Today you can find Blurton’s stamp on a number of indie gems, including the Weakerthans’ album, Shikasta’s latest and Amy Millan’s forthcoming solo disc.

“We got no budget, let’s call Blurton” is the self-deprecating way he characterizes the bands that want to work with him. “I think I did, like, 50 records in, like, four years, EPs and demos and stuff. In fact, Darryl Smith, who used to own Chemical Sound, was always going, ‘What the fuck are you doing? Are you trying to kill yourself?’ Maybe I have a death wish through music.”

If that’s the case, at least he can take to the grave a production resume that’s even longer than his three-year-old beard, which is by now so prominent it’s starting to develop a cult following of its own.
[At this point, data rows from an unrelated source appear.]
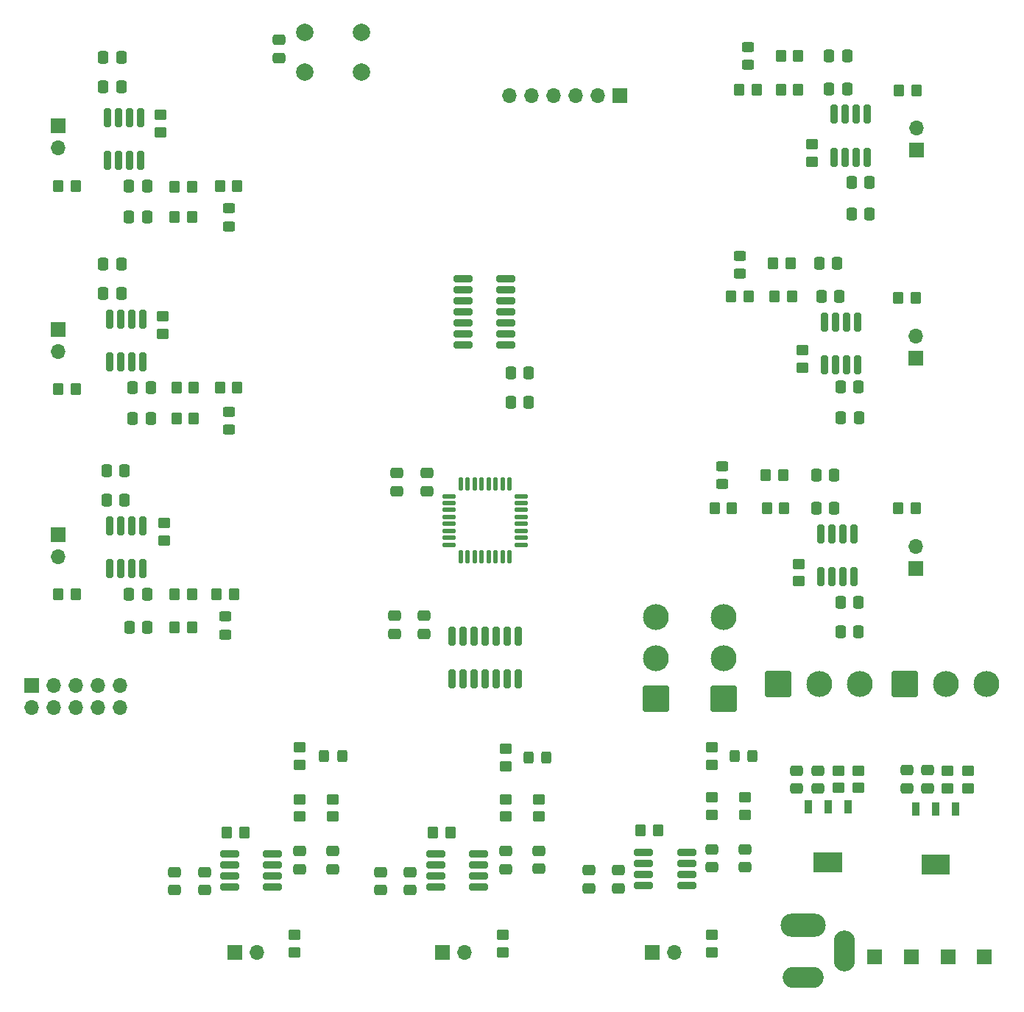
<source format=gbr>
%TF.GenerationSoftware,KiCad,Pcbnew,(6.0.5)*%
%TF.CreationDate,2023-11-06T22:20:46-06:00*%
%TF.ProjectId,ECE395_Digital_Target,45434533-3935-45f4-9469-676974616c5f,rev?*%
%TF.SameCoordinates,Original*%
%TF.FileFunction,Soldermask,Top*%
%TF.FilePolarity,Negative*%
%FSLAX46Y46*%
G04 Gerber Fmt 4.6, Leading zero omitted, Abs format (unit mm)*
G04 Created by KiCad (PCBNEW (6.0.5)) date 2023-11-06 22:20:46*
%MOMM*%
%LPD*%
G01*
G04 APERTURE LIST*
G04 Aperture macros list*
%AMRoundRect*
0 Rectangle with rounded corners*
0 $1 Rounding radius*
0 $2 $3 $4 $5 $6 $7 $8 $9 X,Y pos of 4 corners*
0 Add a 4 corners polygon primitive as box body*
4,1,4,$2,$3,$4,$5,$6,$7,$8,$9,$2,$3,0*
0 Add four circle primitives for the rounded corners*
1,1,$1+$1,$2,$3*
1,1,$1+$1,$4,$5*
1,1,$1+$1,$6,$7*
1,1,$1+$1,$8,$9*
0 Add four rect primitives between the rounded corners*
20,1,$1+$1,$2,$3,$4,$5,0*
20,1,$1+$1,$4,$5,$6,$7,0*
20,1,$1+$1,$6,$7,$8,$9,0*
20,1,$1+$1,$8,$9,$2,$3,0*%
G04 Aperture macros list end*
%ADD10RoundRect,0.250000X0.337500X0.475000X-0.337500X0.475000X-0.337500X-0.475000X0.337500X-0.475000X0*%
%ADD11RoundRect,0.250000X0.475000X-0.337500X0.475000X0.337500X-0.475000X0.337500X-0.475000X-0.337500X0*%
%ADD12R,1.700000X1.700000*%
%ADD13O,1.700000X1.700000*%
%ADD14RoundRect,0.250000X-0.450000X0.325000X-0.450000X-0.325000X0.450000X-0.325000X0.450000X0.325000X0*%
%ADD15RoundRect,0.250000X-0.337500X-0.475000X0.337500X-0.475000X0.337500X0.475000X-0.337500X0.475000X0*%
%ADD16RoundRect,0.144000X0.943000X0.258000X-0.943000X0.258000X-0.943000X-0.258000X0.943000X-0.258000X0*%
%ADD17RoundRect,0.144000X-0.258000X0.943000X-0.258000X-0.943000X0.258000X-0.943000X0.258000X0.943000X0*%
%ADD18RoundRect,0.102000X1.387500X-1.387500X1.387500X1.387500X-1.387500X1.387500X-1.387500X-1.387500X0*%
%ADD19C,2.979000*%
%ADD20RoundRect,0.250000X-0.350000X-0.450000X0.350000X-0.450000X0.350000X0.450000X-0.350000X0.450000X0*%
%ADD21O,5.204000X2.704000*%
%ADD22O,4.704000X2.454000*%
%ADD23O,2.454000X4.704000*%
%ADD24RoundRect,0.192000X-0.895000X-0.210000X0.895000X-0.210000X0.895000X0.210000X-0.895000X0.210000X0*%
%ADD25RoundRect,0.250000X0.450000X-0.350000X0.450000X0.350000X-0.450000X0.350000X-0.450000X-0.350000X0*%
%ADD26RoundRect,0.250000X0.350000X0.450000X-0.350000X0.450000X-0.350000X-0.450000X0.350000X-0.450000X0*%
%ADD27RoundRect,0.250000X-0.450000X0.350000X-0.450000X-0.350000X0.450000X-0.350000X0.450000X0.350000X0*%
%ADD28RoundRect,0.102000X1.387500X1.387500X-1.387500X1.387500X-1.387500X-1.387500X1.387500X-1.387500X0*%
%ADD29R,0.914400X1.600200*%
%ADD30RoundRect,0.192000X0.210000X-0.895000X0.210000X0.895000X-0.210000X0.895000X-0.210000X-0.895000X0*%
%ADD31RoundRect,0.250000X0.325000X0.450000X-0.325000X0.450000X-0.325000X-0.450000X0.325000X-0.450000X0*%
%ADD32RoundRect,0.125000X0.625000X0.125000X-0.625000X0.125000X-0.625000X-0.125000X0.625000X-0.125000X0*%
%ADD33RoundRect,0.125000X0.125000X0.625000X-0.125000X0.625000X-0.125000X-0.625000X0.125000X-0.625000X0*%
%ADD34RoundRect,0.250000X-0.475000X0.337500X-0.475000X-0.337500X0.475000X-0.337500X0.475000X0.337500X0*%
%ADD35RoundRect,0.250000X0.450000X-0.325000X0.450000X0.325000X-0.450000X0.325000X-0.450000X-0.325000X0*%
%ADD36C,2.000000*%
%ADD37RoundRect,0.144000X0.258000X-0.943000X0.258000X0.943000X-0.258000X0.943000X-0.258000X-0.943000X0*%
G04 APERTURE END LIST*
%TO.C,CR2*%
G36*
X161854100Y-131543400D02*
G01*
X158602900Y-131543400D01*
X158602900Y-129232000D01*
X161854100Y-129232000D01*
X161854100Y-131543400D01*
G37*
%TO.C,CR1*%
G36*
X149454100Y-131343400D02*
G01*
X146202900Y-131343400D01*
X146202900Y-129032000D01*
X149454100Y-129032000D01*
X149454100Y-131343400D01*
G37*
%TD*%
D10*
%TO.C,C206*%
X151337500Y-103600000D03*
X149262500Y-103600000D03*
%TD*%
D11*
%TO.C,10uF4*%
X159250000Y-121637500D03*
X159250000Y-119562500D03*
%TD*%
D12*
%TO.C,S2*%
X123925000Y-41900000D03*
D13*
X121385000Y-41900000D03*
X118845000Y-41900000D03*
X116305000Y-41900000D03*
X113765000Y-41900000D03*
X111225000Y-41900000D03*
%TD*%
D14*
%TO.C,D6*%
X135700000Y-84575000D03*
X135700000Y-86625000D03*
%TD*%
D15*
%TO.C,C234*%
X147962500Y-41100000D03*
X150037500Y-41100000D03*
%TD*%
D10*
%TO.C,C232*%
X69937500Y-75500000D03*
X67862500Y-75500000D03*
%TD*%
D16*
%TO.C,OP9*%
X131570000Y-132805000D03*
X131570000Y-131535000D03*
X131570000Y-130265000D03*
X131570000Y-128995000D03*
X126630000Y-128995000D03*
X126630000Y-130265000D03*
X126630000Y-131535000D03*
X126630000Y-132805000D03*
%TD*%
D17*
%TO.C,OP4*%
X152305000Y-44030000D03*
X151035000Y-44030000D03*
X149765000Y-44030000D03*
X148495000Y-44030000D03*
X148495000Y-48970000D03*
X149765000Y-48970000D03*
X151035000Y-48970000D03*
X152305000Y-48970000D03*
%TD*%
D18*
%TO.C,S63*%
X156700000Y-109600000D03*
D19*
X161400000Y-109600000D03*
X166100000Y-109600000D03*
%TD*%
D17*
%TO.C,OP6*%
X150805000Y-92330000D03*
X149535000Y-92330000D03*
X148265000Y-92330000D03*
X146995000Y-92330000D03*
X146995000Y-97270000D03*
X148265000Y-97270000D03*
X149535000Y-97270000D03*
X150805000Y-97270000D03*
%TD*%
D15*
%TO.C,C212*%
X64462500Y-64700000D03*
X66537500Y-64700000D03*
%TD*%
D11*
%TO.C,10uF1*%
X144200000Y-121687500D03*
X144200000Y-119612500D03*
%TD*%
D15*
%TO.C,C235*%
X147062500Y-65000000D03*
X149137500Y-65000000D03*
%TD*%
D20*
%TO.C,R4*%
X137600000Y-41200000D03*
X139600000Y-41200000D03*
%TD*%
D21*
%TO.C,J0*%
X145000000Y-137387500D03*
D22*
X145000000Y-143387500D03*
D23*
X149700000Y-140387500D03*
%TD*%
D11*
%TO.C,C218*%
X99800000Y-133375000D03*
X99800000Y-131300000D03*
%TD*%
D24*
%TO.C,NOT1*%
X105825000Y-62990000D03*
X105825000Y-64260000D03*
X105825000Y-65530000D03*
X105825000Y-66800000D03*
X105825000Y-68070000D03*
X105825000Y-69340000D03*
X105825000Y-70610000D03*
X110775000Y-70610000D03*
X110775000Y-69340000D03*
X110775000Y-68070000D03*
X110775000Y-66800000D03*
X110775000Y-65530000D03*
X110775000Y-64260000D03*
X110775000Y-62990000D03*
%TD*%
D10*
%TO.C,C205*%
X151375000Y-79000000D03*
X149300000Y-79000000D03*
%TD*%
D25*
%TO.C,R22*%
X71300000Y-69300000D03*
X71300000Y-67300000D03*
%TD*%
D26*
%TO.C,R35*%
X157900000Y-65200000D03*
X155900000Y-65200000D03*
%TD*%
%TO.C,R29*%
X128300000Y-126500000D03*
X126300000Y-126500000D03*
%TD*%
D20*
%TO.C,R11*%
X72700000Y-52380000D03*
X74700000Y-52380000D03*
%TD*%
D10*
%TO.C,C215*%
X151337500Y-75400000D03*
X149262500Y-75400000D03*
%TD*%
%TO.C,C204*%
X152637500Y-55500000D03*
X150562500Y-55500000D03*
%TD*%
D20*
%TO.C,R33*%
X59300000Y-99300000D03*
X61300000Y-99300000D03*
%TD*%
D11*
%TO.C,C241*%
X98000000Y-103837500D03*
X98000000Y-101762500D03*
%TD*%
D25*
%TO.C,R21*%
X71100000Y-46100000D03*
X71100000Y-44100000D03*
%TD*%
D27*
%TO.C,R24*%
X146000000Y-47500000D03*
X146000000Y-49500000D03*
%TD*%
D20*
%TO.C,R5*%
X136700000Y-65000000D03*
X138700000Y-65000000D03*
%TD*%
D27*
%TO.C,R25*%
X144900000Y-71200000D03*
X144900000Y-73200000D03*
%TD*%
D15*
%TO.C,C203*%
X64862500Y-85100000D03*
X66937500Y-85100000D03*
%TD*%
D20*
%TO.C,R13*%
X72700000Y-99300000D03*
X74700000Y-99300000D03*
%TD*%
D16*
%TO.C,OP8*%
X107670000Y-133005000D03*
X107670000Y-131735000D03*
X107670000Y-130465000D03*
X107670000Y-129195000D03*
X102730000Y-129195000D03*
X102730000Y-130465000D03*
X102730000Y-131735000D03*
X102730000Y-133005000D03*
%TD*%
D15*
%TO.C,C225*%
X146825000Y-61200000D03*
X148900000Y-61200000D03*
%TD*%
D10*
%TO.C,C214*%
X152637500Y-51900000D03*
X150562500Y-51900000D03*
%TD*%
%TO.C,C233*%
X69537500Y-99300000D03*
X67462500Y-99300000D03*
%TD*%
D25*
%TO.C,R101*%
X161600000Y-121650000D03*
X161600000Y-119650000D03*
%TD*%
D11*
%TO.C,C217*%
X76100000Y-133337500D03*
X76100000Y-131262500D03*
%TD*%
%TO.C,C208*%
X96400000Y-133337500D03*
X96400000Y-131262500D03*
%TD*%
D15*
%TO.C,C211*%
X64462500Y-40900000D03*
X66537500Y-40900000D03*
%TD*%
D25*
%TO.C,R9*%
X134500000Y-118900000D03*
X134500000Y-116900000D03*
%TD*%
D15*
%TO.C,C224*%
X147962500Y-37300000D03*
X150037500Y-37300000D03*
%TD*%
D25*
%TO.C,R49*%
X138300000Y-124700000D03*
X138300000Y-122700000D03*
%TD*%
D15*
%TO.C,C202*%
X64462500Y-61300000D03*
X66537500Y-61300000D03*
%TD*%
D12*
%TO.C,J1*%
X59300000Y-45400000D03*
D13*
X59300000Y-47940000D03*
%TD*%
D12*
%TO.C,J7*%
X79600000Y-140500000D03*
D13*
X82140000Y-140500000D03*
%TD*%
D28*
%TO.C,S550*%
X135852500Y-111350000D03*
D19*
X135852500Y-106650000D03*
X135852500Y-101950000D03*
%TD*%
D15*
%TO.C,C236*%
X146462500Y-89400000D03*
X148537500Y-89400000D03*
%TD*%
D29*
%TO.C,CR2*%
X162528500Y-123986900D03*
X160228500Y-123986900D03*
X157928500Y-123986900D03*
%TD*%
D11*
%TO.C,C207*%
X72700000Y-133337500D03*
X72700000Y-131262500D03*
%TD*%
D20*
%TO.C,R42*%
X72900000Y-79100000D03*
X74900000Y-79100000D03*
%TD*%
D25*
%TO.C,R18*%
X110800000Y-124900000D03*
X110800000Y-122900000D03*
%TD*%
D12*
%TO.C,J4*%
X158000000Y-48200000D03*
D13*
X158000000Y-45660000D03*
%TD*%
D11*
%TO.C,C300*%
X84700000Y-37537500D03*
X84700000Y-35462500D03*
%TD*%
D26*
%TO.C,R27*%
X80700000Y-126700000D03*
X78700000Y-126700000D03*
%TD*%
D14*
%TO.C,D5*%
X137700000Y-60375000D03*
X137700000Y-62425000D03*
%TD*%
D10*
%TO.C,C223*%
X69575000Y-103100000D03*
X67500000Y-103100000D03*
%TD*%
D30*
%TO.C,NOT2*%
X104590000Y-109075000D03*
X105860000Y-109075000D03*
X107130000Y-109075000D03*
X108400000Y-109075000D03*
X109670000Y-109075000D03*
X110940000Y-109075000D03*
X112210000Y-109075000D03*
X112210000Y-104125000D03*
X110940000Y-104125000D03*
X109670000Y-104125000D03*
X108400000Y-104125000D03*
X107130000Y-104125000D03*
X105860000Y-104125000D03*
X104590000Y-104125000D03*
%TD*%
D10*
%TO.C,C216*%
X151337500Y-100200000D03*
X149262500Y-100200000D03*
%TD*%
D12*
%TO.C,J5*%
X157900000Y-72100000D03*
D13*
X157900000Y-69560000D03*
%TD*%
D20*
%TO.C,R6*%
X134800000Y-89400000D03*
X136800000Y-89400000D03*
%TD*%
D15*
%TO.C,C213*%
X64862500Y-88500000D03*
X66937500Y-88500000D03*
%TD*%
%TO.C,C226*%
X146462500Y-85600000D03*
X148537500Y-85600000D03*
%TD*%
D10*
%TO.C,C221*%
X69537500Y-55900000D03*
X67462500Y-55900000D03*
%TD*%
D26*
%TO.C,R46*%
X142700000Y-85600000D03*
X140700000Y-85600000D03*
%TD*%
D12*
%TO.C,S1*%
X56260000Y-109800000D03*
D13*
X56260000Y-112340000D03*
X58800000Y-109800000D03*
X58800000Y-112340000D03*
X61340000Y-109800000D03*
X61340000Y-112340000D03*
X63880000Y-109800000D03*
X63880000Y-112340000D03*
X66420000Y-109800000D03*
X66420000Y-112340000D03*
%TD*%
D18*
%TO.C,S65*%
X142100000Y-109600000D03*
D19*
X146800000Y-109600000D03*
X151500000Y-109600000D03*
%TD*%
D25*
%TO.C,R7*%
X87100000Y-118900000D03*
X87100000Y-116900000D03*
%TD*%
D14*
%TO.C,D4*%
X138600000Y-36275000D03*
X138600000Y-38325000D03*
%TD*%
D12*
%TO.C,J9*%
X127600000Y-140500000D03*
D13*
X130140000Y-140500000D03*
%TD*%
D16*
%TO.C,OP7*%
X83970000Y-133005000D03*
X83970000Y-131735000D03*
X83970000Y-130465000D03*
X83970000Y-129195000D03*
X79030000Y-129195000D03*
X79030000Y-130465000D03*
X79030000Y-131735000D03*
X79030000Y-133005000D03*
%TD*%
D20*
%TO.C,R43*%
X72700000Y-103100000D03*
X74700000Y-103100000D03*
%TD*%
%TO.C,R14*%
X142400000Y-41200000D03*
X144400000Y-41200000D03*
%TD*%
D31*
%TO.C,D7*%
X91950000Y-117900000D03*
X89900000Y-117900000D03*
%TD*%
D20*
%TO.C,R31*%
X59300000Y-52300000D03*
X61300000Y-52300000D03*
%TD*%
D25*
%TO.C,R48*%
X114600000Y-124900000D03*
X114600000Y-122900000D03*
%TD*%
D32*
%TO.C,U1*%
X112575000Y-93600000D03*
X112575000Y-92800000D03*
X112575000Y-92000000D03*
X112575000Y-91200000D03*
X112575000Y-90400000D03*
X112575000Y-89600000D03*
X112575000Y-88800000D03*
X112575000Y-88000000D03*
D33*
X111200000Y-86625000D03*
X110400000Y-86625000D03*
X109600000Y-86625000D03*
X108800000Y-86625000D03*
X108000000Y-86625000D03*
X107200000Y-86625000D03*
X106400000Y-86625000D03*
X105600000Y-86625000D03*
D32*
X104225000Y-88000000D03*
X104225000Y-88800000D03*
X104225000Y-89600000D03*
X104225000Y-90400000D03*
X104225000Y-91200000D03*
X104225000Y-92000000D03*
X104225000Y-92800000D03*
X104225000Y-93600000D03*
D33*
X105600000Y-94975000D03*
X106400000Y-94975000D03*
X107200000Y-94975000D03*
X108000000Y-94975000D03*
X108800000Y-94975000D03*
X109600000Y-94975000D03*
X110400000Y-94975000D03*
X111200000Y-94975000D03*
%TD*%
D34*
%TO.C,C229*%
X138300000Y-128662500D03*
X138300000Y-130737500D03*
%TD*%
D15*
%TO.C,C250*%
X111325000Y-77200000D03*
X113400000Y-77200000D03*
%TD*%
D11*
%TO.C,C219*%
X123700000Y-133137500D03*
X123700000Y-131062500D03*
%TD*%
D28*
%TO.C,S350*%
X128052500Y-111350000D03*
D19*
X128052500Y-106650000D03*
X128052500Y-101950000D03*
%TD*%
D25*
%TO.C,R39*%
X134500000Y-140500000D03*
X134500000Y-138500000D03*
%TD*%
D20*
%TO.C,R16*%
X140800000Y-89400000D03*
X142800000Y-89400000D03*
%TD*%
D15*
%TO.C,C201*%
X64462500Y-37500000D03*
X66537500Y-37500000D03*
%TD*%
D34*
%TO.C,C242*%
X98200000Y-85362500D03*
X98200000Y-87437500D03*
%TD*%
%TO.C,C237*%
X87100000Y-128862500D03*
X87100000Y-130937500D03*
%TD*%
D31*
%TO.C,D9*%
X139125000Y-117900000D03*
X137075000Y-117900000D03*
%TD*%
D20*
%TO.C,R12*%
X72900000Y-75500000D03*
X74900000Y-75500000D03*
%TD*%
D12*
%TO.C,J166*%
X157425000Y-141000000D03*
%TD*%
D20*
%TO.C,R2*%
X77900000Y-75500000D03*
X79900000Y-75500000D03*
%TD*%
D12*
%TO.C,J6*%
X157900000Y-96300000D03*
D13*
X157900000Y-93760000D03*
%TD*%
D11*
%TO.C,10uF2*%
X156950000Y-121637500D03*
X156950000Y-119562500D03*
%TD*%
D25*
%TO.C,R23*%
X71500000Y-93100000D03*
X71500000Y-91100000D03*
%TD*%
D20*
%TO.C,R1*%
X77900000Y-52300000D03*
X79900000Y-52300000D03*
%TD*%
D25*
%TO.C,R17*%
X87100000Y-124900000D03*
X87100000Y-122900000D03*
%TD*%
D20*
%TO.C,R41*%
X72700000Y-55900000D03*
X74700000Y-55900000D03*
%TD*%
D12*
%TO.C,J8*%
X103500000Y-140500000D03*
D13*
X106040000Y-140500000D03*
%TD*%
D35*
%TO.C,D2*%
X78900000Y-80325000D03*
X78900000Y-78275000D03*
%TD*%
D34*
%TO.C,C238*%
X110800000Y-128862500D03*
X110800000Y-130937500D03*
%TD*%
D11*
%TO.C,C251*%
X101400000Y-103837500D03*
X101400000Y-101762500D03*
%TD*%
D20*
%TO.C,R3*%
X77500000Y-99300000D03*
X79500000Y-99300000D03*
%TD*%
D36*
%TO.C,SW1*%
X87650000Y-34650000D03*
X94150000Y-34650000D03*
X94150000Y-39150000D03*
X87650000Y-39150000D03*
%TD*%
D10*
%TO.C,C222*%
X69937500Y-79100000D03*
X67862500Y-79100000D03*
%TD*%
D11*
%TO.C,10uF3*%
X146650000Y-121687500D03*
X146650000Y-119612500D03*
%TD*%
D25*
%TO.C,R47*%
X90900000Y-124900000D03*
X90900000Y-122900000D03*
%TD*%
D26*
%TO.C,R44*%
X144400000Y-37300000D03*
X142400000Y-37300000D03*
%TD*%
D37*
%TO.C,OP2*%
X65195000Y-72570000D03*
X66465000Y-72570000D03*
X67735000Y-72570000D03*
X69005000Y-72570000D03*
X69005000Y-67630000D03*
X67735000Y-67630000D03*
X66465000Y-67630000D03*
X65195000Y-67630000D03*
%TD*%
D20*
%TO.C,R32*%
X59300000Y-75700000D03*
X61300000Y-75700000D03*
%TD*%
D29*
%TO.C,CR1*%
X150128500Y-123786900D03*
X147828500Y-123786900D03*
X145528500Y-123786900D03*
%TD*%
D34*
%TO.C,C239*%
X134500000Y-128662500D03*
X134500000Y-130737500D03*
%TD*%
D25*
%TO.C,R37*%
X86500000Y-140500000D03*
X86500000Y-138500000D03*
%TD*%
D11*
%TO.C,C209*%
X120300000Y-133137500D03*
X120300000Y-131062500D03*
%TD*%
D34*
%TO.C,C228*%
X114600000Y-128825000D03*
X114600000Y-130900000D03*
%TD*%
D25*
%TO.C,R19*%
X134500000Y-124700000D03*
X134500000Y-122700000D03*
%TD*%
D34*
%TO.C,C252*%
X101725000Y-85362500D03*
X101725000Y-87437500D03*
%TD*%
%TO.C,C227*%
X90900000Y-128862500D03*
X90900000Y-130937500D03*
%TD*%
D25*
%TO.C,R8*%
X110800000Y-119100000D03*
X110800000Y-117100000D03*
%TD*%
D20*
%TO.C,R15*%
X141700000Y-65000000D03*
X143700000Y-65000000D03*
%TD*%
D31*
%TO.C,D8*%
X115425000Y-118100000D03*
X113375000Y-118100000D03*
%TD*%
D25*
%TO.C,R100*%
X149000000Y-121600000D03*
X149000000Y-119600000D03*
%TD*%
D35*
%TO.C,D3*%
X78500000Y-103925000D03*
X78500000Y-101875000D03*
%TD*%
D37*
%TO.C,OP1*%
X64995000Y-49370000D03*
X66265000Y-49370000D03*
X67535000Y-49370000D03*
X68805000Y-49370000D03*
X68805000Y-44430000D03*
X67535000Y-44430000D03*
X66265000Y-44430000D03*
X64995000Y-44430000D03*
%TD*%
D12*
%TO.C,J3*%
X59300000Y-92400000D03*
D13*
X59300000Y-94940000D03*
%TD*%
D26*
%TO.C,R36*%
X157900000Y-89400000D03*
X155900000Y-89400000D03*
%TD*%
D10*
%TO.C,C231*%
X69537500Y-52300000D03*
X67462500Y-52300000D03*
%TD*%
D26*
%TO.C,R28*%
X104400000Y-126700000D03*
X102400000Y-126700000D03*
%TD*%
D27*
%TO.C,R26*%
X144500000Y-95800000D03*
X144500000Y-97800000D03*
%TD*%
D12*
%TO.C,J112*%
X153225000Y-141000000D03*
%TD*%
%TO.C,J2*%
X59300000Y-68800000D03*
D13*
X59300000Y-71340000D03*
%TD*%
D15*
%TO.C,C240*%
X111325000Y-73800000D03*
X113400000Y-73800000D03*
%TD*%
D17*
%TO.C,OP5*%
X151205000Y-67930000D03*
X149935000Y-67930000D03*
X148665000Y-67930000D03*
X147395000Y-67930000D03*
X147395000Y-72870000D03*
X148665000Y-72870000D03*
X149935000Y-72870000D03*
X151205000Y-72870000D03*
%TD*%
D25*
%TO.C,R38*%
X110400000Y-140500000D03*
X110400000Y-138500000D03*
%TD*%
D26*
%TO.C,R45*%
X143500000Y-61200000D03*
X141500000Y-61200000D03*
%TD*%
D35*
%TO.C,D1*%
X78900000Y-56925000D03*
X78900000Y-54875000D03*
%TD*%
D25*
%TO.C,R103*%
X163900000Y-121650000D03*
X163900000Y-119650000D03*
%TD*%
%TO.C,R102*%
X151300000Y-121600000D03*
X151300000Y-119600000D03*
%TD*%
D12*
%TO.C,J133*%
X165825000Y-141000000D03*
%TD*%
D26*
%TO.C,R34*%
X158000000Y-41300000D03*
X156000000Y-41300000D03*
%TD*%
D12*
%TO.C,J999*%
X161625000Y-141000000D03*
%TD*%
D37*
%TO.C,OP3*%
X65195000Y-96370000D03*
X66465000Y-96370000D03*
X67735000Y-96370000D03*
X69005000Y-96370000D03*
X69005000Y-91430000D03*
X67735000Y-91430000D03*
X66465000Y-91430000D03*
X65195000Y-91430000D03*
%TD*%
M02*

</source>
Blurton doesn’t really get why.

“It’s so weird,” he laughs. “Other people think about it, but I don’t really think about it,” he says of the mysterious facial appendage he insists he had long before Sam Roberts jumped on the beardwagon.

For real, though, who’s got time to think hair when there’s a much more significant other in the group? Beyond shattering fans’ eardrums night after night, it seems like one of the most satisfying parts of C’mon is that he gets to work with Campbell, who playfully interjects comments from time to time in the background as he speaks. It sounds like they have a relationship that goes far deeper than a mutual hatred for that Killers song Somebody Told Me.

“Yeah, we argue sometimes,” says Blurton, “but we also have to be with each other.”

“We never argue,” Campbell yells.

“OK, we never argue.”

Midnight Is The Answer (MapleMusic) Rating: NNNN

Call it Mr. Blurton’s Opus – a sonic moonshine distilled from the sweat of AC/DC, Alice Cooper, MC5 and the Damned, and the reason why your belligerent downstairs neighbours are finally packing their bags. Midnight Is The Answer, a title that hints at a new day, is the refined raw type of record that sounds loud even when played quietly. You can understand why Blurton called it quits with Bionic, as did Katie Lynn Campbell with Nashville Pussy: it’s self-exorcised-devil music, and their survival depended on recording it. The album’s lyrics, harvested from bad thoughts in Blurton’s subconscious scribbled down on bits of paper, no doubt during shaky trips from show to show, are as much a means of transmitting sound and fury as the fleeting tracks’ strident riffs. While they can and will shut down your local tavern, don’t reduce them to just a bar band – unless you’re referring to the crowbar you feel you’ve been beaten over the head with, post-hearing this exercise in audio mayhem.